> [Exercise]: Rewrite the lines below, substituting "Latin name" for every "scientific name" and leaving everything else unchanged.

> [Data rows]:
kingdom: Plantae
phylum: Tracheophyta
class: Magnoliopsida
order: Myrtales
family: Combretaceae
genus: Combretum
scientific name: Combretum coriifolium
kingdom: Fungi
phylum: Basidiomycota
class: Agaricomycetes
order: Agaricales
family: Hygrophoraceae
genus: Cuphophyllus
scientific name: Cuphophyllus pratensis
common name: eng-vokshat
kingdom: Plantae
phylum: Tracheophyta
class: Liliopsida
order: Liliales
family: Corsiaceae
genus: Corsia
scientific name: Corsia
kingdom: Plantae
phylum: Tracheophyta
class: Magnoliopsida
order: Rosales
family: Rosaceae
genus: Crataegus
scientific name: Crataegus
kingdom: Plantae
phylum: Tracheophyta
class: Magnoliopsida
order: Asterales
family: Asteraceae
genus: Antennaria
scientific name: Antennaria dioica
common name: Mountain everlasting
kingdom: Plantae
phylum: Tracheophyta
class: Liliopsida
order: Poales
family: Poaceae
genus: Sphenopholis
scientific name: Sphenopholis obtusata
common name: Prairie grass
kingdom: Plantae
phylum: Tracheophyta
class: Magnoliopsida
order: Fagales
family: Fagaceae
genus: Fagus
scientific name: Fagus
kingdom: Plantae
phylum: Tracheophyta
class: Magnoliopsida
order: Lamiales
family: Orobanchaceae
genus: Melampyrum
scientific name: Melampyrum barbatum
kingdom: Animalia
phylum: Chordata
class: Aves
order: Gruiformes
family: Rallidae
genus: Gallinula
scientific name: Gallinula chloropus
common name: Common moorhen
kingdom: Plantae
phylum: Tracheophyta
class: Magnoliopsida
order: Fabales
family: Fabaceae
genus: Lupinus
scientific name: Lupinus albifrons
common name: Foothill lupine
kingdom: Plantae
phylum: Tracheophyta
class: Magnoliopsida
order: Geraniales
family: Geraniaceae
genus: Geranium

> [Answer below]:
kingdom: Plantae
phylum: Tracheophyta
class: Magnoliopsida
order: Myrtales
family: Combretaceae
genus: Combretum
Latin name: Combretum coriifolium
kingdom: Fungi
phylum: Basidiomycota
class: Agaricomycetes
order: Agaricales
family: Hygrophoraceae
genus: Cuphophyllus
Latin name: Cuphophyllus pratensis
common name: eng-vokshat
kingdom: Plantae
phylum: Tracheophyta
class: Liliopsida
order: Liliales
family: Corsiaceae
genus: Corsia
Latin name: Corsia
kingdom: Plantae
phylum: Tracheophyta
class: Magnoliopsida
order: Rosales
family: Rosaceae
genus: Crataegus
Latin name: Crataegus
kingdom: Plantae
phylum: Tracheophyta
class: Magnoliopsida
order: Asterales
family: Asteraceae
genus: Antennaria
Latin name: Antennaria dioica
common name: Mountain everlasting
kingdom: Plantae
phylum: Tracheophyta
class: Liliopsida
order: Poales
family: Poaceae
genus: Sphenopholis
Latin name: Sphenopholis obtusata
common name: Prairie grass
kingdom: Plantae
phylum: Tracheophyta
class: Magnoliopsida
order: Fagales
family: Fagaceae
genus: Fagus
Latin name: Fagus
kingdom: Plantae
phylum: Tracheophyta
class: Magnoliopsida
order: Lamiales
family: Orobanchaceae
genus: Melampyrum
Latin name: Melampyrum barbatum
kingdom: Animalia
phylum: Chordata
class: Aves
order: Gruiformes
family: Rallidae
genus: Gallinula
Latin name: Gallinula chloropus
common name: Common moorhen
kingdom: Plantae
phylum: Tracheophyta
class: Magnoliopsida
order: Fabales
family: Fabaceae
genus: Lupinus
Latin name: Lupinus albifrons
common name: Foothill lupine
kingdom: Plantae
phylum: Tracheophyta
class: Magnoliopsida
order: Geraniales
family: Geraniaceae
genus: Geranium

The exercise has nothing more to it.